• ACTIVITY
With every picture left out, give the data below back exactly.

• GIVEN ENTRIES

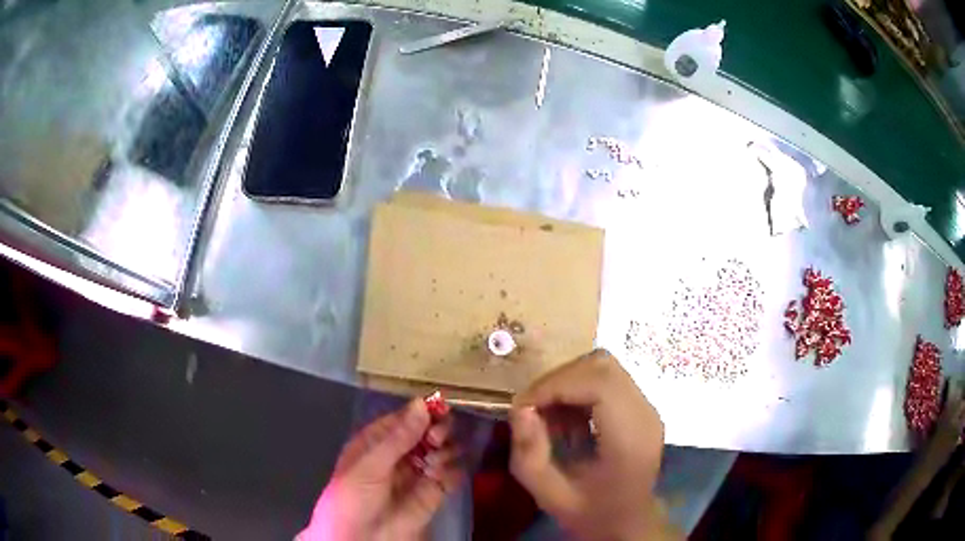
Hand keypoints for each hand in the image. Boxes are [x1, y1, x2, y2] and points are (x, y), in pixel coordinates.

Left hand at [299, 398, 460, 540]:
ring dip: (445, 450)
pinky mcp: (433, 493)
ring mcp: (417, 474)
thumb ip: (398, 437)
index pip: (403, 419)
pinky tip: (442, 474)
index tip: (440, 407)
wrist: (361, 539)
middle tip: (437, 438)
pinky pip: (450, 475)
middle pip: (425, 433)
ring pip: (440, 451)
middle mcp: (399, 454)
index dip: (421, 412)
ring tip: (437, 459)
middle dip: (435, 430)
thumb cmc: (354, 497)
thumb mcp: (370, 465)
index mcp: (376, 442)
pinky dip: (453, 470)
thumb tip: (421, 404)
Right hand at [509, 349, 676, 539]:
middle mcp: (645, 415)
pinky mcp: (641, 406)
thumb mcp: (550, 496)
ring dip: (568, 382)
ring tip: (549, 415)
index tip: (524, 407)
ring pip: (604, 366)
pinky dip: (579, 388)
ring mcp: (647, 407)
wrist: (628, 521)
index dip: (556, 385)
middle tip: (532, 409)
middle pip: (602, 366)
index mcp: (629, 440)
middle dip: (558, 380)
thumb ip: (530, 455)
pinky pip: (607, 378)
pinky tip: (567, 418)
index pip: (599, 384)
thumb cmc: (591, 513)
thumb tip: (520, 409)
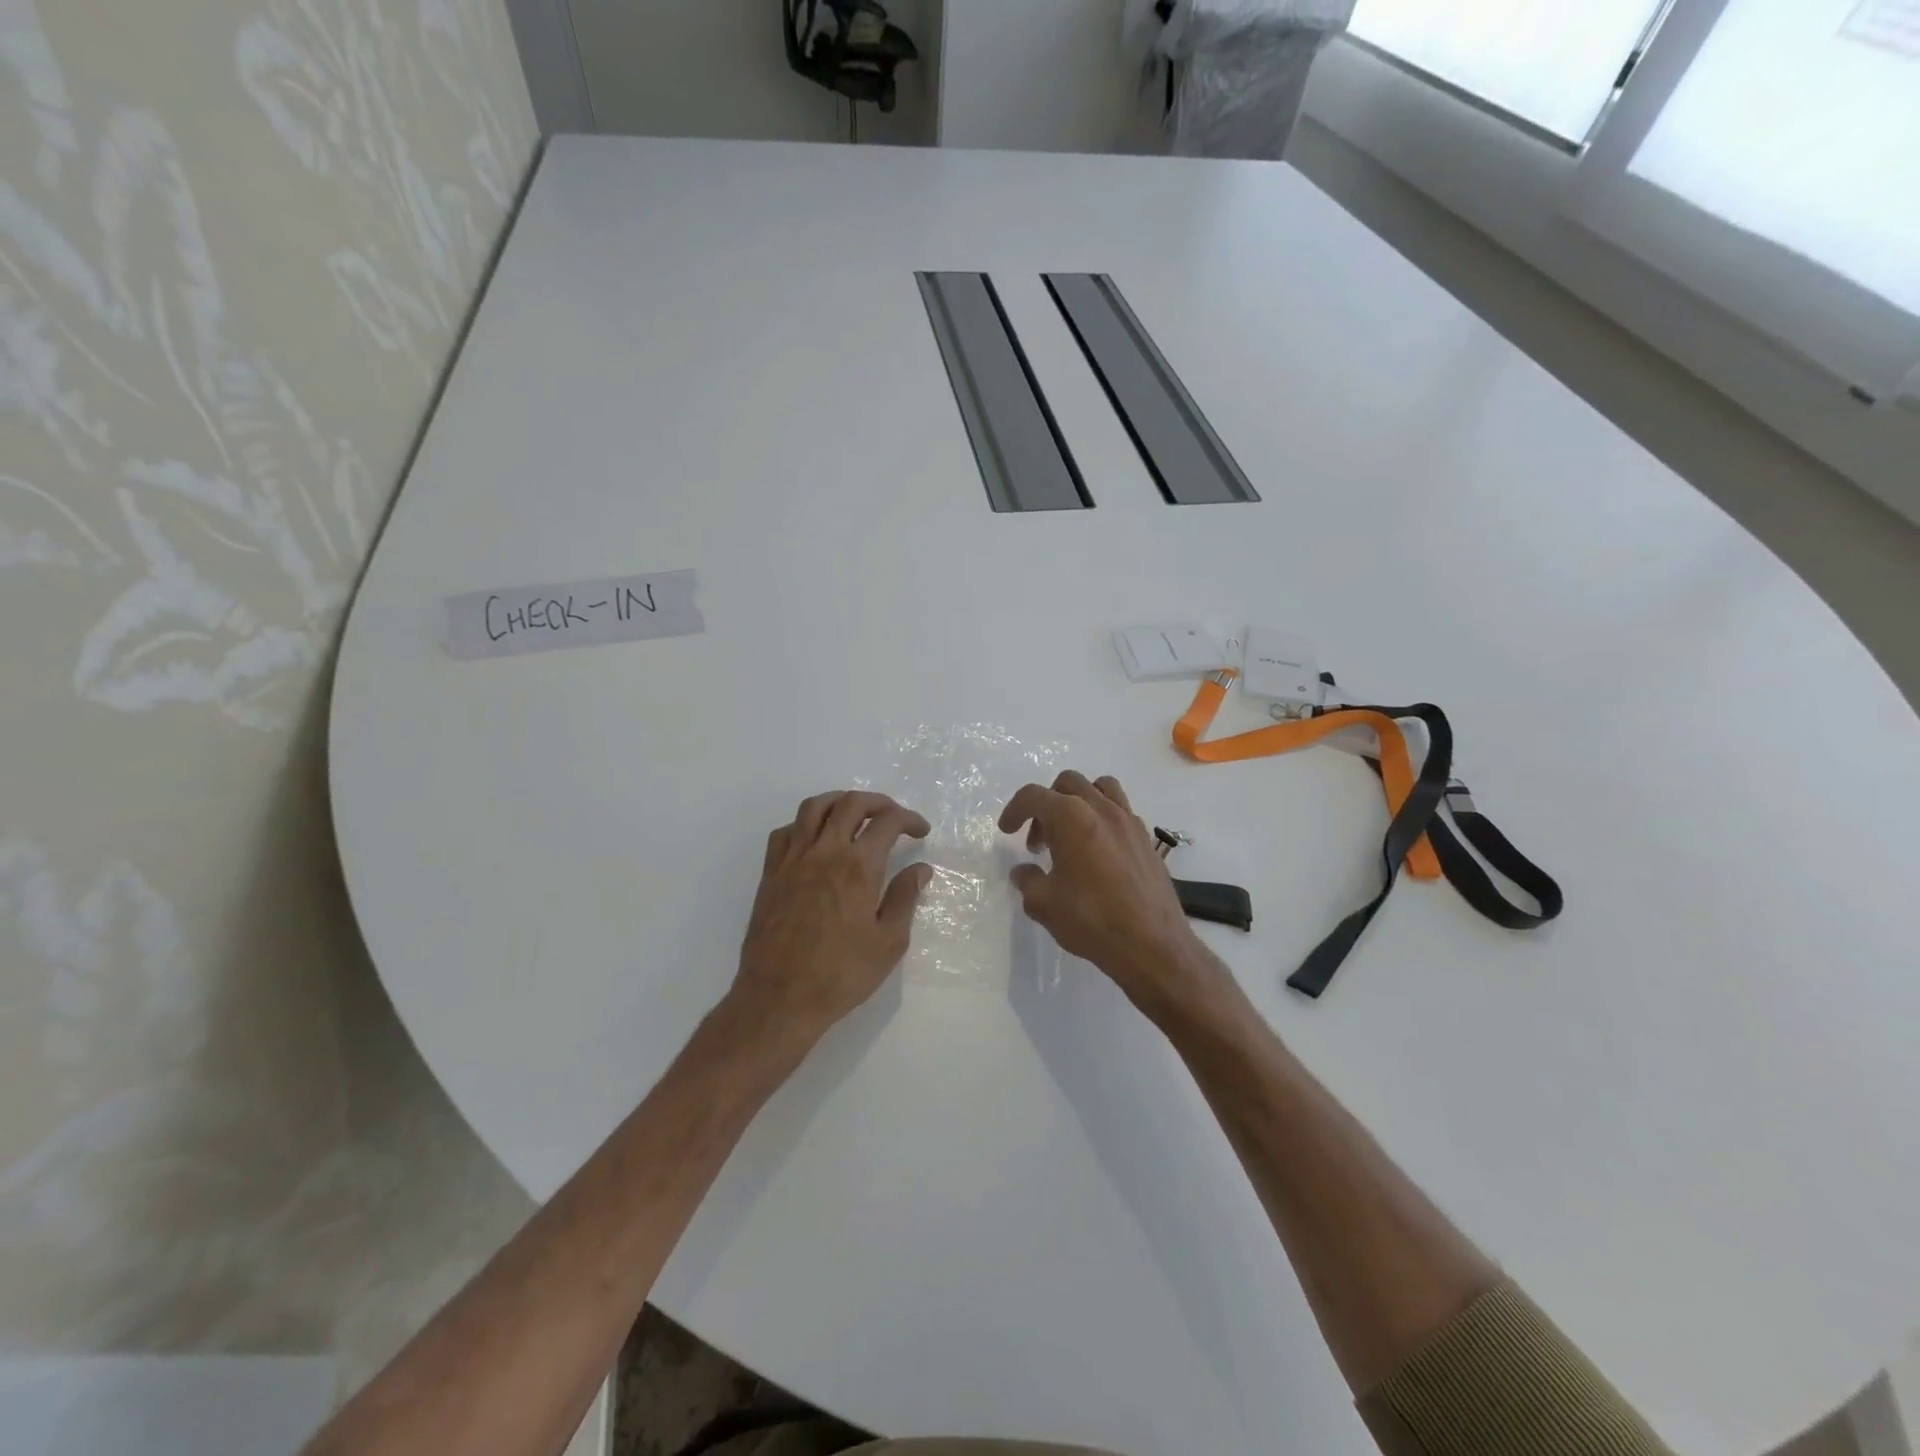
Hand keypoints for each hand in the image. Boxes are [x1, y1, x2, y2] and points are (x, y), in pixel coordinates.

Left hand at [731, 791, 932, 1045]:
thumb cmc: (841, 975)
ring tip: (855, 813)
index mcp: (858, 867)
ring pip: (815, 807)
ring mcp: (793, 859)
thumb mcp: (888, 943)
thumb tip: (920, 869)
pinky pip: (786, 831)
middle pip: (851, 803)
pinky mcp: (771, 873)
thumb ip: (904, 898)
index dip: (909, 819)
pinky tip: (816, 839)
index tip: (920, 831)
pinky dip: (805, 824)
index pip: (887, 822)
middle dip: (878, 802)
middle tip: (893, 818)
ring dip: (840, 801)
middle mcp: (825, 852)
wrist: (779, 999)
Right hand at [998, 771, 1214, 1016]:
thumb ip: (1028, 881)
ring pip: (1100, 788)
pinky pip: (1120, 810)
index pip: (1034, 796)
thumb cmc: (1092, 920)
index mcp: (1071, 817)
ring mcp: (1129, 821)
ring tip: (1071, 834)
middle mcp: (1102, 809)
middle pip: (1067, 783)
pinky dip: (1103, 818)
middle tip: (1039, 841)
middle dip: (1046, 805)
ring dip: (1079, 802)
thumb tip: (1024, 872)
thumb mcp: (1044, 904)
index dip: (1014, 810)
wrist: (1152, 944)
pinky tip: (1097, 852)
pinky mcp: (1146, 839)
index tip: (1007, 831)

• OUTPUT BELOW
Hand keypoints for each hand in the image. Boxes are [x1, y1, x2, y2] and points are (x, y), in pixel coordinates.

Left hand at [299, 398, 460, 540]:
ring dip: (445, 450)
pinky mcp: (433, 493)
ring mcp: (417, 474)
thumb ip: (398, 437)
index pip: (403, 419)
pinky tip: (442, 474)
index tip: (440, 407)
wrist: (361, 539)
middle tip: (437, 438)
pinky pip: (450, 475)
middle pip: (425, 433)
ring pip: (440, 451)
middle mcp: (399, 454)
index dip: (421, 412)
ring tip: (437, 459)
middle dip: (435, 430)
thumb cmc: (354, 497)
thumb mcp: (370, 465)
index mcp: (376, 442)
pinky dip: (453, 470)
thumb tip: (421, 404)
Right hand at [509, 349, 676, 539]:
middle mcp: (645, 415)
pinky mcp: (641, 406)
thumb mcp: (550, 496)
ring dip: (568, 382)
ring tip: (549, 415)
index tip: (524, 407)
ring pip: (604, 366)
pinky dip: (579, 388)
ring mcp: (647, 407)
wrist: (628, 521)
index dip: (556, 385)
middle tip: (532, 409)
middle pip: (602, 366)
index mcp: (629, 440)
middle dip: (558, 380)
thumb ip: (530, 455)
pinky pip: (607, 378)
pinky tip: (567, 418)
index pip: (599, 384)
thumb cmc: (591, 513)
thumb tip: (520, 409)
Hand keypoints for each hand in the image. Boxes are [x1, y1, x2, y2] and points are (x, y), in pixel coordinates.

Left hand at [731, 791, 932, 1045]:
thumb cmc: (841, 975)
ring tip: (855, 813)
index mcp: (858, 867)
ring pip: (815, 807)
ring mcp: (793, 859)
thumb mcp: (888, 943)
thumb tip: (920, 869)
pinky pip: (786, 831)
middle pip: (851, 803)
pinky mcp: (771, 873)
thumb ip: (904, 898)
index dip: (909, 819)
pinky tip: (816, 839)
index tip: (920, 831)
pinky dip: (805, 824)
index pip: (887, 822)
middle dip: (878, 802)
middle tip: (893, 818)
ring dip: (840, 801)
middle mcp: (825, 852)
wrist: (779, 999)
Right hand at [998, 771, 1214, 1016]:
thumb ip: (1028, 881)
ring pip: (1100, 788)
pinky pip: (1120, 810)
index pip: (1034, 796)
thumb cmc: (1092, 920)
index mcp: (1071, 817)
ring mcp: (1129, 821)
ring tip: (1071, 834)
middle mcp: (1102, 809)
middle pip: (1067, 783)
pinky dip: (1103, 818)
middle tip: (1039, 841)
middle dip: (1046, 805)
ring dip: (1079, 802)
thumb tip: (1024, 872)
thumb mcp: (1044, 904)
index dip: (1014, 810)
wrist: (1152, 944)
pinky tip: (1097, 852)
pinky mcp: (1146, 839)
index tip: (1007, 831)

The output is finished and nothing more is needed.